DiNardo noted the U.S. bishops for years have pushed for comprehensive immigration reform, but the nation's refugee and immigration policy, he said, is going the opposite direction, with a renewed emphasis on enforcement-only efforts.

The cardinal criticized a new Texas law that requires local police to enforce U.S. immigration laws. "Over the long term, (it) will weaken, and not strengthen, public safety," he said. "By requiring jurisdictions in Texas to act as immigration agents, the law would create fear in immigrant communities throughout Texas and divert police attention from their primary mission: to protect the general public."

DiNardo lauded the position by Houston Police Chief Art Acevedo on the law.
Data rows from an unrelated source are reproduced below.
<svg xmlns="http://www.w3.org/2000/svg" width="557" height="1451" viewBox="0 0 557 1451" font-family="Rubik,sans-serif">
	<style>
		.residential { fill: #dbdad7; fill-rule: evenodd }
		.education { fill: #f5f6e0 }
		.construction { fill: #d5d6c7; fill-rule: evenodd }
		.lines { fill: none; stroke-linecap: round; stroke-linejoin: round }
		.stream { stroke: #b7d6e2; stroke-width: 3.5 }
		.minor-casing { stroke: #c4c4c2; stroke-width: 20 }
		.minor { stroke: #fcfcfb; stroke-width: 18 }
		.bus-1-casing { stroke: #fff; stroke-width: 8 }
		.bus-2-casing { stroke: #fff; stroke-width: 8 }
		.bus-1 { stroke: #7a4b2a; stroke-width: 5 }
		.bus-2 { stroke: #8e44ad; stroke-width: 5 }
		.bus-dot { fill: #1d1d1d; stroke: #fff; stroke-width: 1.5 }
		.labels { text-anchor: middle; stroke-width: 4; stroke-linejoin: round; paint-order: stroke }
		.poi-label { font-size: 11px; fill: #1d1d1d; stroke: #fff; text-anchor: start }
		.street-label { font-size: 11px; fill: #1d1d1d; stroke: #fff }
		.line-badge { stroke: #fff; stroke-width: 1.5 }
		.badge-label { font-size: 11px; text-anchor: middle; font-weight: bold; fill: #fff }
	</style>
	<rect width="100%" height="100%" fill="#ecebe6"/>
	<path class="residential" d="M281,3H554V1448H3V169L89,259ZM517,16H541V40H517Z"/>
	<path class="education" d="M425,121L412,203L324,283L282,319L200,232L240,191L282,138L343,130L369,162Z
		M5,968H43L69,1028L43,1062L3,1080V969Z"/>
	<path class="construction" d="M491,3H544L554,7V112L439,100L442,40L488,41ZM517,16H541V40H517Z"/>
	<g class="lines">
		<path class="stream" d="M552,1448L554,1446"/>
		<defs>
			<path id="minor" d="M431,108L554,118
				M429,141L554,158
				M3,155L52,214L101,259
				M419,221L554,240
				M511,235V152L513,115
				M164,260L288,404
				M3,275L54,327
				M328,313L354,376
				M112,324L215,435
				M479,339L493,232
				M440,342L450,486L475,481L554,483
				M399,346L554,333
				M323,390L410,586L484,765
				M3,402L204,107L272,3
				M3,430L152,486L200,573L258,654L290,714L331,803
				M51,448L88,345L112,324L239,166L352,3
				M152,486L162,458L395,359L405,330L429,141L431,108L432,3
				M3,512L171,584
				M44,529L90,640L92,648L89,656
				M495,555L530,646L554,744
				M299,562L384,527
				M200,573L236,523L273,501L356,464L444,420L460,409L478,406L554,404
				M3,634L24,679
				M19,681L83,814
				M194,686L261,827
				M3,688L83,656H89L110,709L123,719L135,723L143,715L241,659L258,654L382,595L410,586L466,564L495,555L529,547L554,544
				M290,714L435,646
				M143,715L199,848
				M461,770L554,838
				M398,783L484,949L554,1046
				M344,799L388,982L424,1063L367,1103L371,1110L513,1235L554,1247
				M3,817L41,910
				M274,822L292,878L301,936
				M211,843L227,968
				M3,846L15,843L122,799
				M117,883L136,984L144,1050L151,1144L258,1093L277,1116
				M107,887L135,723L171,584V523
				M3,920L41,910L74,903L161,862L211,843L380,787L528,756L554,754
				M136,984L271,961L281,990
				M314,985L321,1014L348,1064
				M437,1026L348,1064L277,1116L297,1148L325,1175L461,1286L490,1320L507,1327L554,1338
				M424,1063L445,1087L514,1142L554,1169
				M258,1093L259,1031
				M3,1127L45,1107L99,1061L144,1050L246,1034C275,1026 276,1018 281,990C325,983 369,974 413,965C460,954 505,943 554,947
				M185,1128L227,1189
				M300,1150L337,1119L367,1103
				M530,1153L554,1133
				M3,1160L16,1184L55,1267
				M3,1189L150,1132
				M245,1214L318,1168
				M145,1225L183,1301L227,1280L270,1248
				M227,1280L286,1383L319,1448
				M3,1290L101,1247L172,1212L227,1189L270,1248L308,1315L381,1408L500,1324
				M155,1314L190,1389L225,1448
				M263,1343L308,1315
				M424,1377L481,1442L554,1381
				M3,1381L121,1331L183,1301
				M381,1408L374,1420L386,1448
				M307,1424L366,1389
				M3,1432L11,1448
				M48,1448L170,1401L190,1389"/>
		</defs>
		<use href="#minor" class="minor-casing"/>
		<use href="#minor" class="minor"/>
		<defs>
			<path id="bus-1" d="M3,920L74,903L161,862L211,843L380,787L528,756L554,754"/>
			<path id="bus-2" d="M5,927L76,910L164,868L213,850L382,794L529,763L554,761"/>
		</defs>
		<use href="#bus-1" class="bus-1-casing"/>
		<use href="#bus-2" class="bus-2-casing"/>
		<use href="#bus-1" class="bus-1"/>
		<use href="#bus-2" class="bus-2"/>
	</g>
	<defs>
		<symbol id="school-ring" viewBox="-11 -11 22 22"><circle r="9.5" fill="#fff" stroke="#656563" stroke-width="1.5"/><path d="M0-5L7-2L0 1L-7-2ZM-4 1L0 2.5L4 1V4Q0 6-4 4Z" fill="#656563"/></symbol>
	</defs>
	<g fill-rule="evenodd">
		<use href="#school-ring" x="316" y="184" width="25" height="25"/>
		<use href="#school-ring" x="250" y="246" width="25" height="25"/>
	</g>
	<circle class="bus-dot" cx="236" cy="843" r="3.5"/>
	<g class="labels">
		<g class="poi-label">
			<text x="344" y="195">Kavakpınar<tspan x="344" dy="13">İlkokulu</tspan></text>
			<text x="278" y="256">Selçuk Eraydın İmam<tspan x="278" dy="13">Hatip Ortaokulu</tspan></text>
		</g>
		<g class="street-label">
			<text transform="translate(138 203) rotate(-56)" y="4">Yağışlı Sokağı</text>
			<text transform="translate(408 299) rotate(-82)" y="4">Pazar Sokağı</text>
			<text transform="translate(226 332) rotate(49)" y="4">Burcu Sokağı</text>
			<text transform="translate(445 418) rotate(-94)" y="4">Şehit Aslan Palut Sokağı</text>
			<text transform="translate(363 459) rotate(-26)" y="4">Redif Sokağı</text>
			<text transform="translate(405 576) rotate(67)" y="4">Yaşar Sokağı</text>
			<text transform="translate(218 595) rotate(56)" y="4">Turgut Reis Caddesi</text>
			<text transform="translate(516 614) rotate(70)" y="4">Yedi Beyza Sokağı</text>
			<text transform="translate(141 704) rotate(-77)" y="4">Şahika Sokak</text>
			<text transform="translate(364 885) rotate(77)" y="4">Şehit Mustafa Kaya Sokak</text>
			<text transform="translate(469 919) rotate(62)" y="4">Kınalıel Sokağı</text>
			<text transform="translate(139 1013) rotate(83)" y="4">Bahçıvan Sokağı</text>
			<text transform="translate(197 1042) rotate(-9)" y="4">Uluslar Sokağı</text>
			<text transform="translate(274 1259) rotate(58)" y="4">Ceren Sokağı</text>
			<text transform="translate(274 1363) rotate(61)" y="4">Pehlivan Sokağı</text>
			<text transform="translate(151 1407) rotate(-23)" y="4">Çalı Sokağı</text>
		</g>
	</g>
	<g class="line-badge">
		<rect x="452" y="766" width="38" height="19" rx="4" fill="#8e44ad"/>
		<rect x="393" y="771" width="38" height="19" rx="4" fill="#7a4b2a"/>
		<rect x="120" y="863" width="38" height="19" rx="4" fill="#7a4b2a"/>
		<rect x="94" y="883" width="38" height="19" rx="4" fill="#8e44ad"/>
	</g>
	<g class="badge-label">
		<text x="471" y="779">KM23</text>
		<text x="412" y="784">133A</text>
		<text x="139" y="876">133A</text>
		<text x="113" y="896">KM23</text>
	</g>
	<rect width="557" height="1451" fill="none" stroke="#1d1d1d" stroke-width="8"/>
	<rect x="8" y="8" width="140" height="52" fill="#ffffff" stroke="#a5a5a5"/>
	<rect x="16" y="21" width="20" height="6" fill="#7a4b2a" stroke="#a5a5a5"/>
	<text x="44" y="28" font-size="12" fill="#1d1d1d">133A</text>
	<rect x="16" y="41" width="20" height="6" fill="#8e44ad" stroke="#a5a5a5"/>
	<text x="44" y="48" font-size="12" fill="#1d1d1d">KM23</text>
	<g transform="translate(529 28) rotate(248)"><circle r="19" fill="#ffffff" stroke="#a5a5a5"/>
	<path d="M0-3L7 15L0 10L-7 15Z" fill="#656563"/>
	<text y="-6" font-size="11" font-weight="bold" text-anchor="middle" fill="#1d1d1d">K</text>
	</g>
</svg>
At a news conference April 27, the day after the Texas House passed the bill, Acevedo said, "I'll be real frank with you: These police officers joined this profession not to stop people jaywalking and ask for their papers," adding that "if all the sudden I have a police officer who decides 'I'm going to go play ICE (Immigration and Customs Enforcement) agent all day and harass day laborers at Home Depot,' explain to me, when I lose my authority to tell my officers they can't do that, how does that enhance public safety? Tell me that with a straight face."
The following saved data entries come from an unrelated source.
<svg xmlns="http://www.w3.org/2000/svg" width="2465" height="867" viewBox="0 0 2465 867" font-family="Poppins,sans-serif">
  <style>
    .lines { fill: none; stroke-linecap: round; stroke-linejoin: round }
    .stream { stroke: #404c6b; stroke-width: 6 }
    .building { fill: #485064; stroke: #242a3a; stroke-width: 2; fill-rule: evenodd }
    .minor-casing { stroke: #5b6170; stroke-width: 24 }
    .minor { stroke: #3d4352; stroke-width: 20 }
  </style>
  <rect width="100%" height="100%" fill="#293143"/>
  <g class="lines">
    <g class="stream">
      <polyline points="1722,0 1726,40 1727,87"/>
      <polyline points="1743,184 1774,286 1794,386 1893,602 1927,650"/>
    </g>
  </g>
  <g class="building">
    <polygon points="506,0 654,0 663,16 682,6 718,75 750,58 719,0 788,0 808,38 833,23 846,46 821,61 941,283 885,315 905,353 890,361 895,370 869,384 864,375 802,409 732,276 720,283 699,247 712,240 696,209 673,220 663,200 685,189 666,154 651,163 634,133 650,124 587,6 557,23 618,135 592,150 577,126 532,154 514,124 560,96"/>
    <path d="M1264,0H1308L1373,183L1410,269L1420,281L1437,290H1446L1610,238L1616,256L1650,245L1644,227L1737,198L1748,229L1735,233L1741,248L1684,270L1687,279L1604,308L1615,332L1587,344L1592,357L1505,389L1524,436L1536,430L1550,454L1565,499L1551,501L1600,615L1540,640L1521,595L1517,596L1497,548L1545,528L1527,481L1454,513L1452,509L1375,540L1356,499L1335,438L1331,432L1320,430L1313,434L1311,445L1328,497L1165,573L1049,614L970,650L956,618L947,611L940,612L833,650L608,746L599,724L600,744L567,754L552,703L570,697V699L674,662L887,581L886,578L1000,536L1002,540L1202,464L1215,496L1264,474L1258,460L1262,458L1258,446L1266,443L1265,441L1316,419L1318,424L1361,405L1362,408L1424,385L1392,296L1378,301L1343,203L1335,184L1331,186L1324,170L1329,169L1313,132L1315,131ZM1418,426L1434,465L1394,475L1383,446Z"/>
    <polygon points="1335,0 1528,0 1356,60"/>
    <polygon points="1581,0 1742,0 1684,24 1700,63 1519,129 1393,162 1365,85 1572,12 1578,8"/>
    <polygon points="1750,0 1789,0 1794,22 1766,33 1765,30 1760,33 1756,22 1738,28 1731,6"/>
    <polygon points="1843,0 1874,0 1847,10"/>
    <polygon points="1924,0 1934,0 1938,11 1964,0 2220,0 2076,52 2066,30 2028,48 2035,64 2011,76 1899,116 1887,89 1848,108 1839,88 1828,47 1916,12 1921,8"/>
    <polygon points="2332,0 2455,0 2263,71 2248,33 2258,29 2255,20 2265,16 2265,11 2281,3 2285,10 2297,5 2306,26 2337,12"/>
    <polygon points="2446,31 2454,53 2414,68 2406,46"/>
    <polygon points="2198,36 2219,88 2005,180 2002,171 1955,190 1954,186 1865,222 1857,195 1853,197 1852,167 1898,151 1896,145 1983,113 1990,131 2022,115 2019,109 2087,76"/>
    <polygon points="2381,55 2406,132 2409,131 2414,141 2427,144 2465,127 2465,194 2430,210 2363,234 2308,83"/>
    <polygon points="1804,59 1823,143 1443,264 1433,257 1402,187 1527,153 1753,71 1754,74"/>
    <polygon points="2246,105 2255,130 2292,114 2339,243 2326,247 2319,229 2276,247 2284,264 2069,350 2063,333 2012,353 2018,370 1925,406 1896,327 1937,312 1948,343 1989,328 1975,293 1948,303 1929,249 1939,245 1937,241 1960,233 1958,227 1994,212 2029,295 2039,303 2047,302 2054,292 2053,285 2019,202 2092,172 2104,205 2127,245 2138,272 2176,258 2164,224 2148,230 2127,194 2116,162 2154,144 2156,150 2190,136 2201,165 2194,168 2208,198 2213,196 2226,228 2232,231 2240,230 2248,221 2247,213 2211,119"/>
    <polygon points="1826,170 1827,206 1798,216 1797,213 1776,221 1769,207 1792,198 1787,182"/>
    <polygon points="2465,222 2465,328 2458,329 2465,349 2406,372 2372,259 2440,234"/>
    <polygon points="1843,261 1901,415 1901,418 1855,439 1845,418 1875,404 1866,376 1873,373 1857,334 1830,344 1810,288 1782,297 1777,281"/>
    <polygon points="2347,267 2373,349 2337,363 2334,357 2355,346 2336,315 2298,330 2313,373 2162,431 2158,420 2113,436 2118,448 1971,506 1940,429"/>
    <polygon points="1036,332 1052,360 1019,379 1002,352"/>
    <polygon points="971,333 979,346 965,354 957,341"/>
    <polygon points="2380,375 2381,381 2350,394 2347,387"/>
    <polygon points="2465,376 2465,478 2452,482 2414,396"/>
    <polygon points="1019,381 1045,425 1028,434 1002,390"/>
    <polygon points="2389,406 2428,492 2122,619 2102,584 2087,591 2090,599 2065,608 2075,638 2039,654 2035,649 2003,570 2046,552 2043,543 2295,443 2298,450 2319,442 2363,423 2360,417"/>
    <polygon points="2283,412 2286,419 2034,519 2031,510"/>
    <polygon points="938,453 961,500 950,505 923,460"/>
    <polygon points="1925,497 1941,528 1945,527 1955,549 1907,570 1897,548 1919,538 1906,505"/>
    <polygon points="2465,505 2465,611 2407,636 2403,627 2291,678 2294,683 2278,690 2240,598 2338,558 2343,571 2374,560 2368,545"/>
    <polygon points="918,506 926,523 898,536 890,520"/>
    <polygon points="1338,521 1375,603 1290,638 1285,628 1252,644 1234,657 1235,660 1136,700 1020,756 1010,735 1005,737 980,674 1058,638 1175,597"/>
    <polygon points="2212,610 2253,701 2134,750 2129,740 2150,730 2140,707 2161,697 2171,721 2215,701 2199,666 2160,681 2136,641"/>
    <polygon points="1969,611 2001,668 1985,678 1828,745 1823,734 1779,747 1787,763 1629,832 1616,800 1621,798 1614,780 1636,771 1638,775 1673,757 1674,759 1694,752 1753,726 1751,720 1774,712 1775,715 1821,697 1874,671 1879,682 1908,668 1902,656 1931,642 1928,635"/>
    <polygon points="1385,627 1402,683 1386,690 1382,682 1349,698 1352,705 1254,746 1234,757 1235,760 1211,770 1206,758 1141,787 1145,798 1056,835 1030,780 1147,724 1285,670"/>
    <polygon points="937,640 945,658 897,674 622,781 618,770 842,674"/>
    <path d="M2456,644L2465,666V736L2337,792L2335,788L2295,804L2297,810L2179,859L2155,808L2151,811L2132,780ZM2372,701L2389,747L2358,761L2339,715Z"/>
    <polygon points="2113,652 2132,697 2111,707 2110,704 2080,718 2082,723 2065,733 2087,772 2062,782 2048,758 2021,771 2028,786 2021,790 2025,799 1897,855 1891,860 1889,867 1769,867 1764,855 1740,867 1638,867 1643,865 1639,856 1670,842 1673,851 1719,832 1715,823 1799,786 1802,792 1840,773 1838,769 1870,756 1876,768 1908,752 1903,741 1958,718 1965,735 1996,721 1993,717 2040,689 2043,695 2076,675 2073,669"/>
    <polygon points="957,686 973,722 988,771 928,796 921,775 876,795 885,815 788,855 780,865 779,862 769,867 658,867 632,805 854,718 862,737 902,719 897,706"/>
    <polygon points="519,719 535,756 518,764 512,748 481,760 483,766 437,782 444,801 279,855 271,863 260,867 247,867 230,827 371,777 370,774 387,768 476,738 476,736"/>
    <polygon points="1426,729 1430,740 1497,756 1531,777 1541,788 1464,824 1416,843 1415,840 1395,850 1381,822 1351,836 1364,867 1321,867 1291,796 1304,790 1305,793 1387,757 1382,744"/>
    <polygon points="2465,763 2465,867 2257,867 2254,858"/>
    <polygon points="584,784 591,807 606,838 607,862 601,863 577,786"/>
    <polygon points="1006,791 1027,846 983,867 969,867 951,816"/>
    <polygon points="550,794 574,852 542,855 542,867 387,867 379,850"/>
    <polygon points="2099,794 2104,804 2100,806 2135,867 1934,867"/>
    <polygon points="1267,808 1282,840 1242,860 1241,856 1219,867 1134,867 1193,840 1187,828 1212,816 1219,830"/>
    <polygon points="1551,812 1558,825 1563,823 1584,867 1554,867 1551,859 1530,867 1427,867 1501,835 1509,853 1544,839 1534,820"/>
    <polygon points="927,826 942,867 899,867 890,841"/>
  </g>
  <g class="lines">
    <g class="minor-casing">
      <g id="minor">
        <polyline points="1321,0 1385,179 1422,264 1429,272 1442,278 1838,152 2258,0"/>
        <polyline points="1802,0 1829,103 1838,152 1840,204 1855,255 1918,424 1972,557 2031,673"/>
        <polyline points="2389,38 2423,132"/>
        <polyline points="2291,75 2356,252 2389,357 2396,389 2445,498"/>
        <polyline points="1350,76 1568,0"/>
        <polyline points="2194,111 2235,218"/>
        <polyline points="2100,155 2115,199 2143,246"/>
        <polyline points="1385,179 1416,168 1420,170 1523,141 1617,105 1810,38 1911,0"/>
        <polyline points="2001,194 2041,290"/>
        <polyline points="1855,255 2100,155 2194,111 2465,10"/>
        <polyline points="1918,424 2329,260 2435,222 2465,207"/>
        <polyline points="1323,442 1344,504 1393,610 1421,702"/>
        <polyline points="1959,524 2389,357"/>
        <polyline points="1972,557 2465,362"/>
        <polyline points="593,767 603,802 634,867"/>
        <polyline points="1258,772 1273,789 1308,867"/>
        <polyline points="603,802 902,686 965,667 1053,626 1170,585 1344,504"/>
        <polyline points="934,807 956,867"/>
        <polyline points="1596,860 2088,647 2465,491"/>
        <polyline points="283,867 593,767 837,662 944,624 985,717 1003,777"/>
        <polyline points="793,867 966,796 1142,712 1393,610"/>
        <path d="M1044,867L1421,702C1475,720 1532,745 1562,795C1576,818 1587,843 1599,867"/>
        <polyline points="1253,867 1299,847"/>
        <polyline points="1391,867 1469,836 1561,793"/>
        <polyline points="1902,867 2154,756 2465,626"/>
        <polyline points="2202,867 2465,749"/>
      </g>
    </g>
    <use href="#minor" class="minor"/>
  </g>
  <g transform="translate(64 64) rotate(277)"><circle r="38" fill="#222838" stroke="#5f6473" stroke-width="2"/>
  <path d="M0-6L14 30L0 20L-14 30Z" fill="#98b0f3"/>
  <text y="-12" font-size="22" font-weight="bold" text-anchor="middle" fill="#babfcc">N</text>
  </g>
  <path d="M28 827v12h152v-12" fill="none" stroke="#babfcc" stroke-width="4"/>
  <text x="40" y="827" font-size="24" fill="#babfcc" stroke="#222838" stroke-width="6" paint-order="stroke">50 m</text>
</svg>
DiNardo said Catholic teaching clearly "supports the right of a sovereign nation to ensure the integrity of its borders and to enforce its laws. We object, however, when laws and policies fail to respect human rights or fail to ensure due process in its justice system. Often the U.S. immigration system does not meet this test."
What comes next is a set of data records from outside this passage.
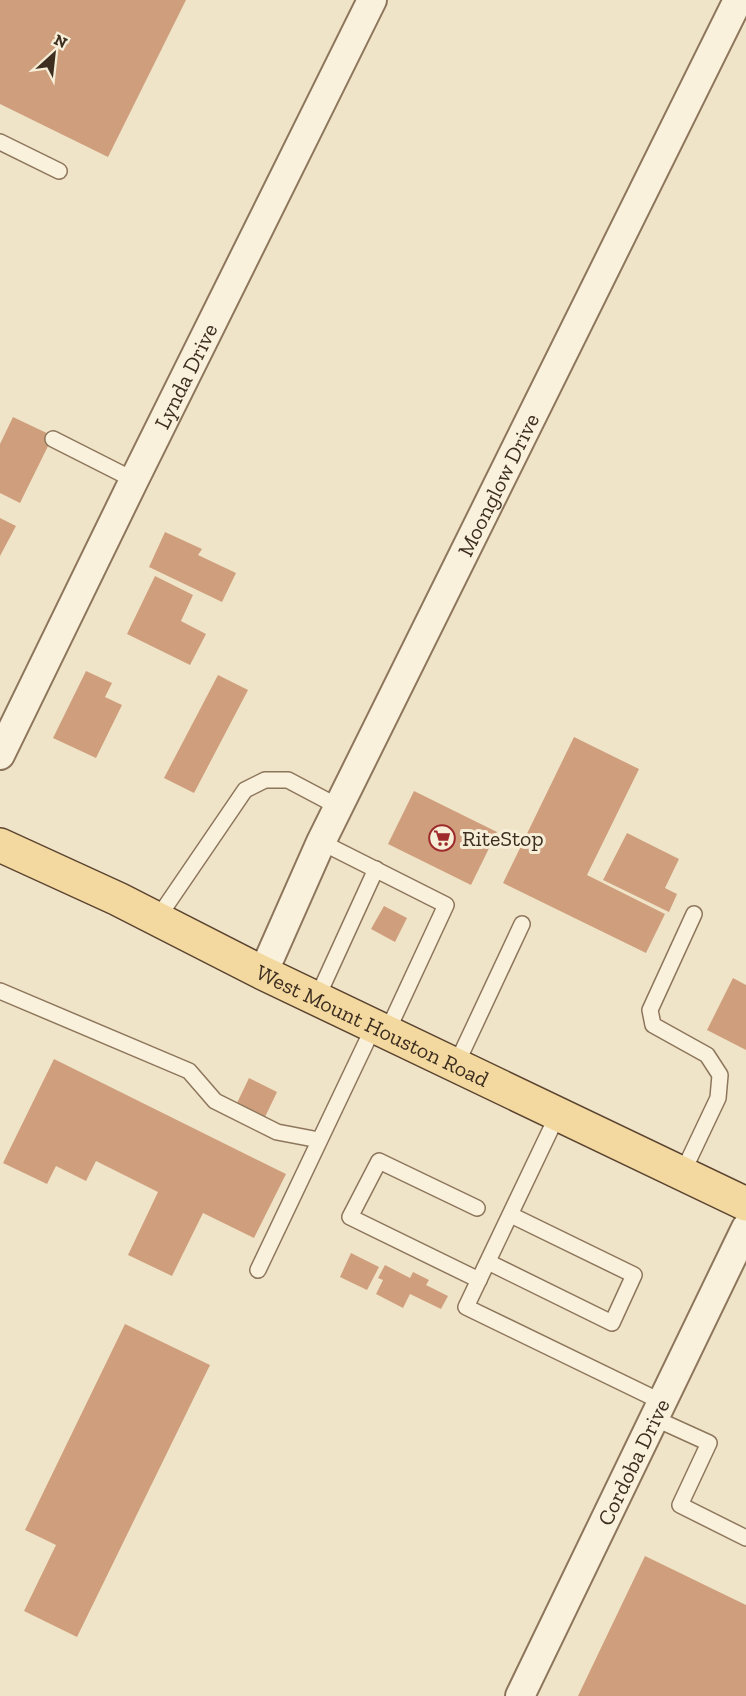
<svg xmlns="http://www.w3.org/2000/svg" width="746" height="1696" font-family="'Zilla Slab',serif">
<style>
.building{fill:#cf9f7d}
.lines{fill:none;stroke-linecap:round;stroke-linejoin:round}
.service-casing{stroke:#8d765c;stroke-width:18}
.minor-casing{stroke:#8d765c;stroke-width:32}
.primary-casing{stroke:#5b4430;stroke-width:36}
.service{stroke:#faf1dc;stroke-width:15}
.minor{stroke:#faf1dc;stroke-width:28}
.primary{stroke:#f3d9a0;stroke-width:33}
.labels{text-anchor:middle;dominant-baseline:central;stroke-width:6;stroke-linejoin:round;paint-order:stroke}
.street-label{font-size:22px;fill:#3d2e20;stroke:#f7eed8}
.poi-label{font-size:22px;fill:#3d2e20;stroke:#f7eed8;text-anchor:start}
</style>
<rect width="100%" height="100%" fill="#f0e4c8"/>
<!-- building -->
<g class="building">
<polygon points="0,0 186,0 108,157 0,104"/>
<polygon points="13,417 53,436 20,503 0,493 0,444"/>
<polygon points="0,518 16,526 0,556"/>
<polygon points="165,532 202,549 198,555 236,573 222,602 149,567"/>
<polygon points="155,576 193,595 181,621 206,634 190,665 127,634"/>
<polygon points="86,671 112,683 105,697 122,705 96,758 53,738"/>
<polygon points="218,675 248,690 194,793 164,778"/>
<polygon points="574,737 639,769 587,875 665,914 646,953 503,883"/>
<polygon points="414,791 497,832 471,885 388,844"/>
<polygon points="627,833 679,859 665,888 677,894 669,912 603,880"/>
<polygon points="384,906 407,918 395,942 371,929"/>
<polygon points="733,978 746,985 746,1050 707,1030"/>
<polygon points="54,1059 286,1174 254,1238 203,1213 172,1276 128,1255 158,1192 96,1161 86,1181 56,1166 47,1184 3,1163"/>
<polygon points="249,1078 277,1092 265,1117 237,1103"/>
<polygon points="351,1253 379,1267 367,1290 340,1277"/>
<polygon points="385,1265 410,1278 413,1272 429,1280 426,1285 448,1296 441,1309 410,1294 403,1308 376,1294 383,1280 378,1278"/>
<polygon points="125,1324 210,1365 77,1637 24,1611 56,1545 25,1530"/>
<polygon points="645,1556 746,1605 746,1696 578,1696"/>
</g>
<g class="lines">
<!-- service casing -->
<g class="service-casing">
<g id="service">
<polyline points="0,142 59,171"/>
<polyline points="53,439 134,480"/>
<polyline points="321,842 446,905 387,1032"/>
<polyline points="157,919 245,790 265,780 288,780 339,807"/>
<polyline points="0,991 189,1071 215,1101 277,1132 319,1140"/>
<polyline points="317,998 376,869"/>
<polyline points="456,1065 522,924"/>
<polyline points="558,1114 466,1307 662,1402"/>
<polyline points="682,1174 718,1098 720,1075 707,1055 653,1025 650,1010 694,914"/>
<polyline points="477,1208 379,1161 350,1217 479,1280"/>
<polyline points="488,1262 612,1323 634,1275 511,1215"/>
<polyline points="258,1270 374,1026"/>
<polyline points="654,1418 709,1443 680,1505 746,1538"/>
</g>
</g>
<!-- minor casing -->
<g class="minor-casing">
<g id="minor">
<path id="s1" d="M0 755 134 480 372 0"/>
<path id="s2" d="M263 973 321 842 738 0"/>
<path id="s3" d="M520 1696 746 1228"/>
</g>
</g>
<!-- primary casing -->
<g class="primary-casing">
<g id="primary">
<path id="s4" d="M0 845 118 899 263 973 746 1204"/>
</g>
</g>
<!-- service -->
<use href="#service" class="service"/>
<!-- minor -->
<use href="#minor" class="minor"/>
<!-- primary -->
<use href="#primary" class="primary"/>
</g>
<!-- icons -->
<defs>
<g id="supermarket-ring" transform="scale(1.35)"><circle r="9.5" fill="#f7eed8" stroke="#9e2a2b" stroke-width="1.5"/><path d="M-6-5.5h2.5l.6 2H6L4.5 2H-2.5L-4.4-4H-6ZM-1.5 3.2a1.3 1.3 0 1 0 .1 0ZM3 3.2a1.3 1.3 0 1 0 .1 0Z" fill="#9e2a2b"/></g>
</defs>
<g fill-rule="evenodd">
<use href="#supermarket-ring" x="442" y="838"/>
</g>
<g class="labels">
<!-- street labels -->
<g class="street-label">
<text stroke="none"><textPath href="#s1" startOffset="422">Lynda Drive</textPath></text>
<text stroke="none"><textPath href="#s2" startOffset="542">Moonglow Drive</textPath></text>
<text stroke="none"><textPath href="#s4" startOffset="414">West Mount Houston Road</textPath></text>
<text stroke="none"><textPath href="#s3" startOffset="260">Cordoba Drive</textPath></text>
</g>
<!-- poi labels -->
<g class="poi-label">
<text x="462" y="838">RiteStop</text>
</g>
</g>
<!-- north arrow -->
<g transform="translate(54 54) rotate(27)" stroke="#f7eed8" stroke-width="4.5" paint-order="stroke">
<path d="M0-4.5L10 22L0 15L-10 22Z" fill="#3d2e20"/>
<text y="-9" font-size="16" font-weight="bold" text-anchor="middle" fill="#3d2e20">N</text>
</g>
</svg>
The bishops support the role of the Border Patrol but are concerned with border politics, he added.

The Catholic Church also believes, he said, the United States "must continue to protect those who ask for our protection from persecution in their homelands."

"As the world's richest nation, we are able to resettle far more than 50,000 refugees a year, all of whom are themselves fleeing terror of some kind," DiNardo said. "As many of you know, the security process for vetting refugees is more stringent than for any other entrant into the United States, lasting as long as two years, in some cases. As a nation, we can ensure our security without sacrificing our humanity."

Even now, he noted, "we are witnessing a humanitarian crisis in the Northern Triangle of Central America, in which unaccompanied minors and family units are fleeing gang violence in their countries. We must not respond to this outflow with deterrence policies, marked by family detention, interdiction, and the lack of due process. Instead, we must respond with protection policies, to ensure that those who are at risk, especially the vulnerable, are not returned to danger."

Responding in this way, DiNardo said, "is our responsibility under international agreements and to our fellow human beings."

The cardinal reviewed Catholic teaching from the pope and the U.S. bishops on immigration. "Christ himself experienced the feeling of leaving one's homeland," first in fleeing with Mary and Joseph into Egypt to escape Herod's terror, then as "an itinerant preacher, who, in the Gospel of Matthew, had 'no place to lay his head,'" DiNardo said.

Pope Francis, he noted, has said that "migrants are not pawns on the chessboard of humanity," and has made migration "one of the signature issues of his papacy, opposing the 'globalization of indifference' to the plight of migrants and refugees."

Elements of the kind of immigration reform sought by the bishops include provisions for "undocumented immigrants who have built equities in our country and have been otherwise law-abiding (to be) put on a path to citizenship," DiNardo said. "Instead of deporting such people, we should allow them a chance to get on the right side of the law, so they can fully contribute their skills and gifts to our society. We also need to increase the legal avenues for immigrants and families to migrate in a safe and orderly manner."

"We are at a crossroads in our nation's history," he said. The country can either "abdicate our moral responsibility and our global leadership in protecting human rights" or choose "to remain the leader in upholding humanitarian values in our nation and around the world."